━━ DATA SHOWN ━━
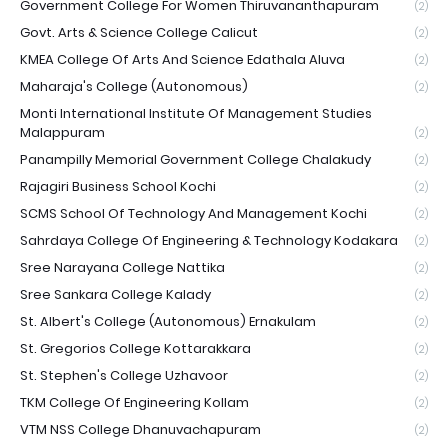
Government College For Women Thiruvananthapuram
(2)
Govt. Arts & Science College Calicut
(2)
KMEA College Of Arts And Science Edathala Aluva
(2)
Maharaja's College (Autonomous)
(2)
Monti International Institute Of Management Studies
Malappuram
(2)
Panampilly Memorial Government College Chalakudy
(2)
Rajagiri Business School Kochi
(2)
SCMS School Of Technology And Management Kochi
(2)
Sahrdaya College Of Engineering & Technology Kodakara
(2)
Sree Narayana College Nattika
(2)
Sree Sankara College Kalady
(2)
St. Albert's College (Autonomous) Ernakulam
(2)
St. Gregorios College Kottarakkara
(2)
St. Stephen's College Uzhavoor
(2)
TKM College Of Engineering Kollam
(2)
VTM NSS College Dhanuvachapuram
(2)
━━━
━━ DATA SHOWN ━━
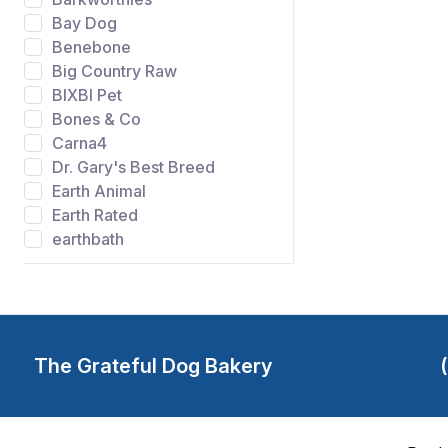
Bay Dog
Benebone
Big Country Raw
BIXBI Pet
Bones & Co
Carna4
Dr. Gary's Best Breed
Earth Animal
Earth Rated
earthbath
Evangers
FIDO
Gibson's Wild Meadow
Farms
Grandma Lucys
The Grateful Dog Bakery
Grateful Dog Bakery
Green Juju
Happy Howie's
━━━
- [WHAT NEEDS TO BE DONE]:
Select every line of the material above that contains the word "Arts".

- [RESPONSE TO THIS TASK]:
Govt. Arts & Science College Calicut
KMEA College Of Arts And Science Edathala Aluva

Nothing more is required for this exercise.